The investigators in this 2007 study compared three treatments: a single dose of honey, honey- flavored-dextromethorphan and no treatment. They looked for improvement in cough severity, and most importantly sleep quality of the children and their parents. Their results are well worth reviewing.
[T]he World Health Organization cites honey as a potential treatment for cough...since it contains antioxidants, it may have some effect against germs.
The researchers noted that although the American Academy of Pediatrics discouraged the use of dextromethorphan, it remained a common component of multisymptom over the counter purchases by parents event though prior research had shown that neither dextromethorphan nor diphenhydramine (an antihistamine) was any better than placebo in improving cough symptoms.
This study assessed 105 children whose acute care visits were for URIs (upper respiratory infections) with bothersome coughs that had been present for a week or less. They divided the patients into three study groups and compared the cough the night before the acute care visit, to the night after the visit. The parents rated the cough frequency and quality, and the effect of the cough on sleep on the evening preceding the doctor visit using a standardized questionnaire. The patients were then given a single dose of either honey or dextromethorphan flavored with honey, or instructions for no treatment for use that night. The treatment was to be given 30 minutes before sleep, with a non-carbonated beverage if desired. The next day parents were given a telephone interview and asked how effective the treatment had been.
Results of this one night test showed that honey alone provided the greatest relief compared to children with dextromethorphan/honey combination or no treatment. Specifically, honey was shown to offer the most improvement in child and parental sleep. The study also showed that dextromethorphan was not significantly better than no treatment at all. This was consistent with the 2004 study that found no improvement in cough when dextromethorphan and placebo were compared.

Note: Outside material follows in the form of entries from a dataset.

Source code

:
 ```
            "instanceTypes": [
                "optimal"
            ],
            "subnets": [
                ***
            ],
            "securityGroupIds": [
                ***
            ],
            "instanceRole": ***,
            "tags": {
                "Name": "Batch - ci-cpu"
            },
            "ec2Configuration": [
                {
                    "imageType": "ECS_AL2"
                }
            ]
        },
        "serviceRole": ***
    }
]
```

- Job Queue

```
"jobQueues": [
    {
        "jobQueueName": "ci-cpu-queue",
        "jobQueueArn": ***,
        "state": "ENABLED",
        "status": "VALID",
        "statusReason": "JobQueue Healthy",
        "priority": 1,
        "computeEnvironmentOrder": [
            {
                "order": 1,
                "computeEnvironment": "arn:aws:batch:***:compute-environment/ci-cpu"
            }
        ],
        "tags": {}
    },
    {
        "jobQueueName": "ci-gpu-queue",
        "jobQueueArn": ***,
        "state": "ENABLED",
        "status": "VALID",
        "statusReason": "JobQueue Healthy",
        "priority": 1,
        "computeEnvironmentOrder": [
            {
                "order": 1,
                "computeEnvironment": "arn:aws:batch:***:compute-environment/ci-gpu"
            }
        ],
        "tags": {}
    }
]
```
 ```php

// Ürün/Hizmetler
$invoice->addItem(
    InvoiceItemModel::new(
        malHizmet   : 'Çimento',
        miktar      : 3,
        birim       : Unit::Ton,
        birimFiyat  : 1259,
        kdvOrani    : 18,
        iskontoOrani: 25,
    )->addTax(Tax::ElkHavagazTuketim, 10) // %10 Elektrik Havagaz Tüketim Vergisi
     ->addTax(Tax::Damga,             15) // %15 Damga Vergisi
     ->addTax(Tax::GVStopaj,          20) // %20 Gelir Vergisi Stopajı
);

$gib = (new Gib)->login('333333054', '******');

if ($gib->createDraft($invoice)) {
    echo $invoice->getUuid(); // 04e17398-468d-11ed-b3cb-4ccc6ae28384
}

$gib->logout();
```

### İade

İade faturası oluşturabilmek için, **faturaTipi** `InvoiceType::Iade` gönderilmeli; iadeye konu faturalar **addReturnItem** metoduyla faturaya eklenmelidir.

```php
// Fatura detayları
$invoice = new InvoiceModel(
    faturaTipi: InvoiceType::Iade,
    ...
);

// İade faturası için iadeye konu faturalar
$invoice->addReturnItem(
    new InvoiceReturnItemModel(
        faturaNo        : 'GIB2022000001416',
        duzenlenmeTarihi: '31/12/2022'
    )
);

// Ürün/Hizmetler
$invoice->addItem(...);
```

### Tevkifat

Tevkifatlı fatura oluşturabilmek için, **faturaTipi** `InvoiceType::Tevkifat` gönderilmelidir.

Although objective scientific evidence is lacking, the World Health Organization cites honey as a potential treatment for cough. They postulate that it has both a demulcent (soothing) effect and, since it contains antioxidant's, it may have some effect against germs. Dark honey has higher amounts of compounds that have antioxidant properties that are known to fight some infections. According to the study's authors, it is believed that sweet substances, such as honey, stimulate salivation and increase airway secretions that may sooth the mouth and throat. These extra secretions also acted as an expectorant to help clear the airway. These mechanisms would be particularly helpful in dry, non-productive coughs.
Dextromethorphan is known to have a variety of potentially dangerous side effects and abuse potential. It is important to know that honey is not considered safe for children less than one year of age. However, the only side effects that occurred from honey in the study group were hyperactivity, nervousness, and insomnia in a few of the children.
It is known that URIs improve over time, and the change from night one to night two of the study may reflect this natural occurrence. A physician did not reevaluate the children in the study group after the initial encounter. Data for efficacy of treatment was gathered by parental report via phone interview the morning after the treatment. Nevertheless, the researchers feel that this study, along with others, supports the use of honey as an alternative to over the counter cough and cold preparations for treatment of nighttime cough.
Parents may wish to discuss this option, which has been cited in the American Academy of Pediatrics literature including AAP Grand Rounds 2008 and AAP news 2008, with their children's doctors. It is important to remember that the study group was comprised of children with simple upper respiratory infections and cough. If a child's cough has a barking quality, is associated with wheezing, difficulty breathing, chest pain, blue color in lips or finger, or clearly more complex illness than a simple cold, a visit to the doctor, not a teaspoon of honey is in order.